Historical Palestine seems more and more to resemble an intricate ball of barbed wire: to the north, the border with Lebanon is sealed as is that with Syria in the Golan Heights. On the border with Egypt there is a barbed wire barrier, five metres high, which runs from Eilat to Rafah, while the wall facing Jordan is motivated by the desire to defend itself against an invasion of Syrian refugees, illegal immigrants and potential terrorists. As stated by Mr. Netanyahu, Israel must not “lose control of its own borders” because “it is a very small country”.
As a result, it is necessary for it to build a new wall and barricade itself within its own ‘confines’.
As for the inside of its territory, hundreds of kilometres of walls separate Tel Aviv from the Gaza Strip and the occupied Palestinian territory. Within two years, a wall will be built around Gaza that will run along the 96 kilometres of the border between the Strip and the south of Israel. The wall will be both on the surface and about ten metres underground; it will be made of concrete and equipped with sensors. Israel explains how the barrier will serve the purpose of preventing infiltration from Gaza through tunnels built by the Hamas Islamic movement and other Palestinian organisations.

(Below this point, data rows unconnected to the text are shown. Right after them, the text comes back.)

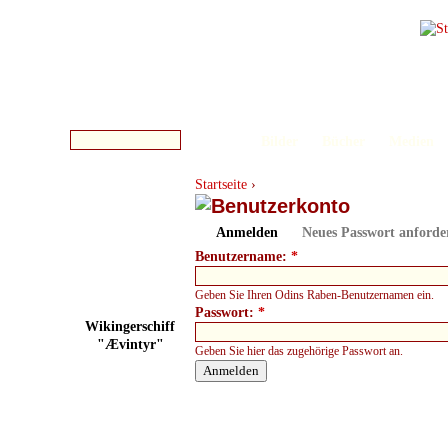
Bilder
Bücher
Medien
Startseite
›
Anmelden
Neues Passwort anforde
Benutzername:
*
Geben Sie Ihren Odins Raben-Benutzernamen ein.
Passwort:
*
Wikingerschiff
"Ævintyr"
Geben Sie hier das zugehörige Passwort an.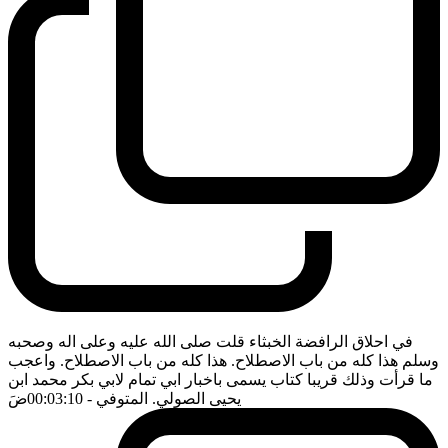
في احلاق الرافضة الخبثاء قلت صلى الله عليه وعلى اله وصحبه
وسلم هذا كله من باب الاصطلاح. هذا كله من باب الاصطلاح. واعجب
ما قرأت وذلك قريبا كتاب يسمى باخبار ابي تمام لابي بكر محمد ابن
يحيى الصولي. المتوفي
- 00:03:10
ضَ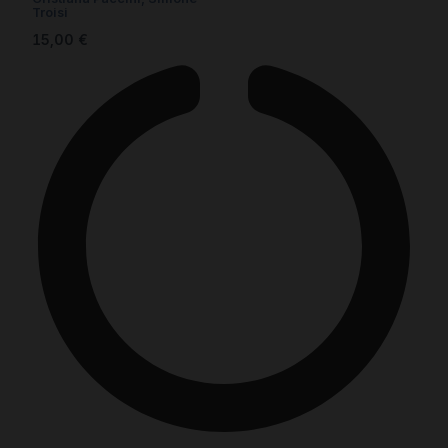
Troisi
15,00
€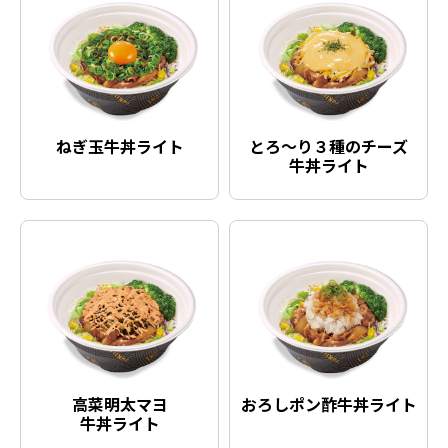
ねぎ玉牛丼ライト
とろ〜り３種のチーズ
牛丼ライト
高菜明太マヨ
おろしポン酢牛丼ライト
牛丼ライト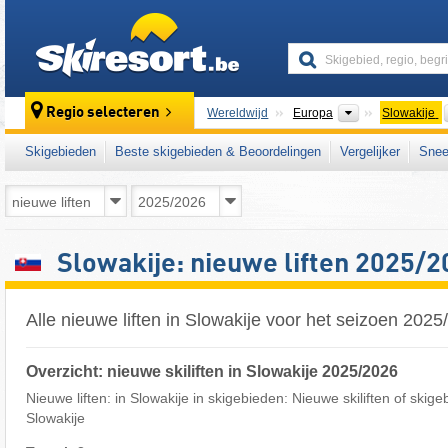
skiresort
Continenten
Regio selecteren
Wereldwijd
Europa
Slowakije
Skigebieden
Beste skigebieden & Beoordelingen
Vergelijker
Snee
Slowakije: nieuwe liften 2025/2
Alle nieuwe liften in Slowakije voor het seizoen 202
Overzicht: nieuwe skiliften in Slowakije 2025/2026
Nieuwe liften: in Slowakije in skigebieden: Nieuwe skiliften of skige
Slowakije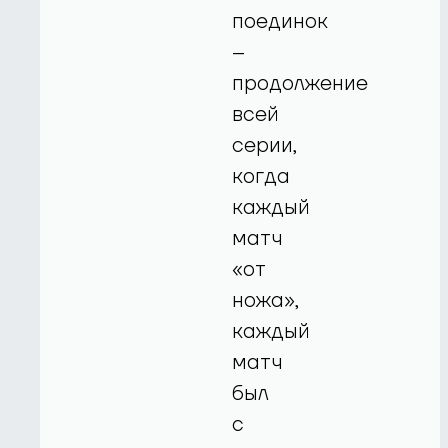
поединок
–
продолжение
всей
серии,
когда
каждый
матч
«от
ножа»,
каждый
матч
был
с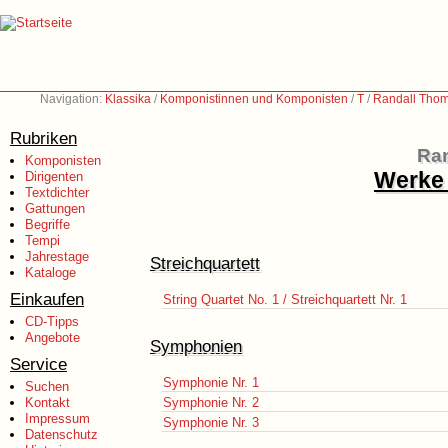
Navigation:
Klassika
/
Komponistinnen und Komponisten
/
T
/
Randall Thom
Rubriken
Ran
Komponisten
Werke 
Dirigenten
Textdichter
Gattungen
Begriffe
Tempi
Jahrestage
Streichquartett
Kataloge
Einkaufen
String Quartet No. 1 / Streichquartett Nr. 1
CD-Tipps
Angebote
Symphonien
Service
Symphonie Nr. 1
Suchen
Kontakt
Symphonie Nr. 2
Impressum
Symphonie Nr. 3
Datenschutz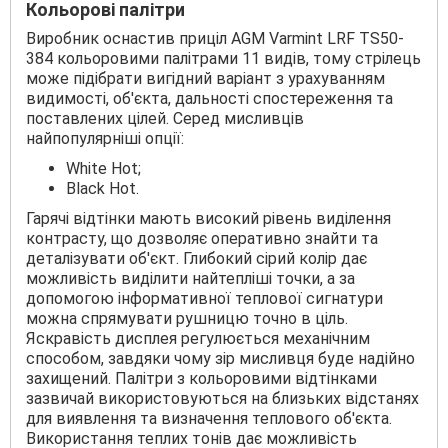
Кольорові палітри
Виробник оснастив приціл AGM Varmint LRF ТS50-
384 кольоровими палітрами 11 видів, тому стрілець
може підібрати вигідний варіант з урахуванням
видимості, об'єкта, дальності спостереження та
поставлених цілей. Серед мисливців
найпопулярніші опції:
White Hot;
Black Hot.
Гарячі відтінки мають високий рівень виділення
контрасту, що дозволяє оперативно знайти та
деталізувати об'єкт. Глибокий сірий колір дає
можливість виділити найтепліші точки, а за
допомогою інформативної теплової сигнатури
можна спрямувати рушницю точно в ціль.
Яскравість дисплея регулюється механічним
способом, завдяки чому зір мисливця буде надійно
захищений. Палітри з кольоровими відтінками
зазвичай використовуються на близьких відстанях
для виявлення та визначення теплового об'єкта.
Використання теплих тонів дає можливість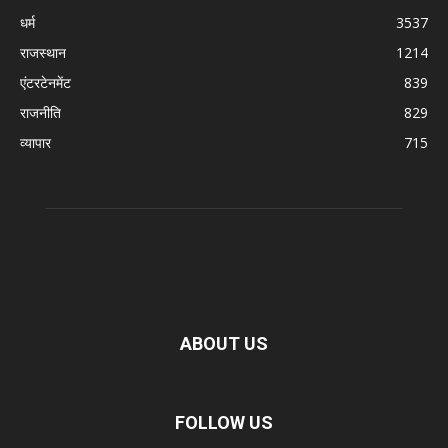
धर्म
3537
राजस्थान
1214
एंटरटेनमेंट
839
राजनीति
829
व्यापार
715
ABOUT US
FOLLOW US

On the Jordanian front, instead, the construction of a ‘security barrier’ to separate Israeli from Palestinian territory goes back to 2002. With its 730 kilometres of wire and concrete, it winds its way through the quarters of Jerusalem and Bethlehem, with 85% within Palestinian territory and only 15% close to the border line. Initially conceived with the intention of separating the Jewish state from Jordan to protect it from possible terrorist attacks, in actual fact, the eight-metre-high cement wall penetrates far beyond the ‘green line’ set out by the United Nations in 1967, creating Palestinian islands inside Israeli territory. For this reason, in 2004 Israel’s wall was condemned as ‘contrary to international law’ by the United Nations Court of Justice.
The Israel-Palestine wall seems more and more like a ‘living’ wall that is implemented in new ways as hostility between the two peoples increases. In fact, another stretch of the wall 42 kilometres long was completed last August; it affects the hills south of Hebron and the south of Jordan at the Tarquimiya checkpoint. According to Israeli media, work on the new stretch began in early 2017 in reprisal for an attack on Tel Aviv, carried out the previous year by Palestinians from the city of Yatta, to the south of Hebron. The 42 kilometres in question were built with cement blocks to a height of six metres, with interspersed towers and cameras.